Start Supplied text
Part 2. Create a model of your phenomenon or process. If you have artistic talents, this is the time to use them.
Learning Resource
Models in Science
Scientific models organize data and theories about a process or phenomenon in ways that
lead to greater insight and understanding about the process or phenomenon. Just like
memes on the internet help us communicate a concept or principle, models in science are
forms of communication that go beyond words. However, scientific models must be well
grounded in observations and hypothesis testing.
Models supersede one data set, such as the graph you made for Stage 2 of the
Observation Project. Models culminate from tying together many data sets and
observations and capture the key components of a process or phenomenon. Models are
useful because they help us visualize how data from individual observations and
experiments relate to a larger picture. Experiments and observations are about what
happened, while models help us understand the how and why of nature.
Scientific models can take many forms. Let’s look at a few of them.
Diagrams
A diagram is a simplified drawing that shows the structure or workings of something.
Usually, all its parts are labeled.
End Supplied text
Task to carry out: Write out, word for word, the portion of the passage on scientific models between "Models supersede one" and "workings of something.", inclusive.
Start Record extracts
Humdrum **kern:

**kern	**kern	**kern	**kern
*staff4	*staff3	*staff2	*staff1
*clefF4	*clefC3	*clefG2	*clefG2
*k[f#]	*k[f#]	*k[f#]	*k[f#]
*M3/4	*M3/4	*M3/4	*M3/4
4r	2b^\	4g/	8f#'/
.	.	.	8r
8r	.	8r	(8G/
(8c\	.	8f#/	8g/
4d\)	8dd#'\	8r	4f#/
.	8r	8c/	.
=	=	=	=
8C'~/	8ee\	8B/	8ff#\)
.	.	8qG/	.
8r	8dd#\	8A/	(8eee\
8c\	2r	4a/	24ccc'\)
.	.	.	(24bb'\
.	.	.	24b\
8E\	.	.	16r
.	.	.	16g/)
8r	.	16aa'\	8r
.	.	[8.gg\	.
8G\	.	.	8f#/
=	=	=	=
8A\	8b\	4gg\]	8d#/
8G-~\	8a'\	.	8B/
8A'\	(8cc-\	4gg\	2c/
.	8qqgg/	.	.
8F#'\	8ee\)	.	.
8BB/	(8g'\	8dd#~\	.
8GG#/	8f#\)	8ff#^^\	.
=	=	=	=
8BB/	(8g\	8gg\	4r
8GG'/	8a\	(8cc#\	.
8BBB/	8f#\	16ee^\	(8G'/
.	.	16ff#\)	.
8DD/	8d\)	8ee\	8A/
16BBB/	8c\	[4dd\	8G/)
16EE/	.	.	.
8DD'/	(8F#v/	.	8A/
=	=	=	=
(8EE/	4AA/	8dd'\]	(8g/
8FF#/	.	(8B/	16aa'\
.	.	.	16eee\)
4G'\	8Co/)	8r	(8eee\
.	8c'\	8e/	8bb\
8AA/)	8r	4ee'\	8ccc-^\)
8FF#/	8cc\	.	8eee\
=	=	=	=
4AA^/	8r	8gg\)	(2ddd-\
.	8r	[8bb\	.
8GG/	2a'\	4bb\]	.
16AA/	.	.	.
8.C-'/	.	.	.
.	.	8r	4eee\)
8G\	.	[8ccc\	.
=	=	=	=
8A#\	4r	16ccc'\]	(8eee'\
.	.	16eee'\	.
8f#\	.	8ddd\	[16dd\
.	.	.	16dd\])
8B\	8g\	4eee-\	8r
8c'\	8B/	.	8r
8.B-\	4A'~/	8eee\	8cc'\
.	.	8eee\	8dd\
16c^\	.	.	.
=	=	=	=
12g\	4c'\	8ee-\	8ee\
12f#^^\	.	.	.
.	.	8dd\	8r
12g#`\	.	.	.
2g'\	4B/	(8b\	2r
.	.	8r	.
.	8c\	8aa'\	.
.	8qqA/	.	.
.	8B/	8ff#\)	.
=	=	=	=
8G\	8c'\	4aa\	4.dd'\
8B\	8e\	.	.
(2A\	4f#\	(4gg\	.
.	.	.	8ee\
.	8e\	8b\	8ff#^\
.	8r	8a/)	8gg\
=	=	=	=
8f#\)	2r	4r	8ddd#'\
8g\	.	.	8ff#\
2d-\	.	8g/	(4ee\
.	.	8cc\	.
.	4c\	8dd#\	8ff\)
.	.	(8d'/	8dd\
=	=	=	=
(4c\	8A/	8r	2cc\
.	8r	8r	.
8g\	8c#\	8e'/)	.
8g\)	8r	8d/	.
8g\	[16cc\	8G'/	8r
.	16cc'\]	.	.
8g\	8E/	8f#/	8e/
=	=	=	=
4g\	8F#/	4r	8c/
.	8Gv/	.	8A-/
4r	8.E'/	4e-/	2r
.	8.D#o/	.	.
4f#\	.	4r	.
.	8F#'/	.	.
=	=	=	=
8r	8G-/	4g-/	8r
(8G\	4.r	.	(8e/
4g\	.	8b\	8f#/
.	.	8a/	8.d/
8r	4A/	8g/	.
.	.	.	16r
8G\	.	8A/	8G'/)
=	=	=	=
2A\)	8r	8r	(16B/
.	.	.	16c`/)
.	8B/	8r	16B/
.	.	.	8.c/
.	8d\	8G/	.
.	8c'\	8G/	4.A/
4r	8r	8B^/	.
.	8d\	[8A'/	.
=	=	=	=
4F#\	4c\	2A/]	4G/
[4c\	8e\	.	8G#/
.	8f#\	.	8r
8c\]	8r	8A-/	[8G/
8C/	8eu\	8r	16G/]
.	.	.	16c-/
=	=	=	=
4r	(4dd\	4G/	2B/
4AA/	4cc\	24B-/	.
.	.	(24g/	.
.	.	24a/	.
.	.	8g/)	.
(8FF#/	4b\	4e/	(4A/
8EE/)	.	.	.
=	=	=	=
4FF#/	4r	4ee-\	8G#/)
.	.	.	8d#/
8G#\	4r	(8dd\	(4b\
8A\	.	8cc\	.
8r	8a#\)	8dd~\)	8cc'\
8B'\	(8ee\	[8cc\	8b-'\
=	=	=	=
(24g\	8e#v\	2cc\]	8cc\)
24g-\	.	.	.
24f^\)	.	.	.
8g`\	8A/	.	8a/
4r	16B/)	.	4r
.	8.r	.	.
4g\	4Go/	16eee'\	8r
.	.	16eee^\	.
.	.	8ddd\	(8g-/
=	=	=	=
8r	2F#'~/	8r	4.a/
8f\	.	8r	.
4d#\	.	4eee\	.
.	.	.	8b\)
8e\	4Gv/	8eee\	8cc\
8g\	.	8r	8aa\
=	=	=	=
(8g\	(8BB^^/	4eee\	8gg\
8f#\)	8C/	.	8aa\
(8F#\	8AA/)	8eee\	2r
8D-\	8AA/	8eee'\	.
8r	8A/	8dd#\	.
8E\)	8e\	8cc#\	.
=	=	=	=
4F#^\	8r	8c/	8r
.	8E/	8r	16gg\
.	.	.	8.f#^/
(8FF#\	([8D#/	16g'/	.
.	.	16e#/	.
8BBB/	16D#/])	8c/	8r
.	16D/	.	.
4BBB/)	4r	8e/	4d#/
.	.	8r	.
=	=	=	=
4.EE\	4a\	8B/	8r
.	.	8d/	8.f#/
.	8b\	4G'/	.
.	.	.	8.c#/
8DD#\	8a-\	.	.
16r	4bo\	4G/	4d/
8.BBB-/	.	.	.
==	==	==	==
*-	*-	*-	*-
End Record extracts
Task response:
Models supersede one data set, such as the graph you made for Stage 2 of the
Observation Project. Models culminate from tying together many data sets and
observations and capture the key components of a process or phenomenon. Models are
useful because they help us visualize how data from individual observations and
experiments relate to a larger picture. Experiments and observations are about what
happened, while models help us understand the how and why of nature.
Scientific models can take many forms. Let’s look at a few of them.
Diagrams
A diagram is a simplified drawing that shows the structure or workings of something.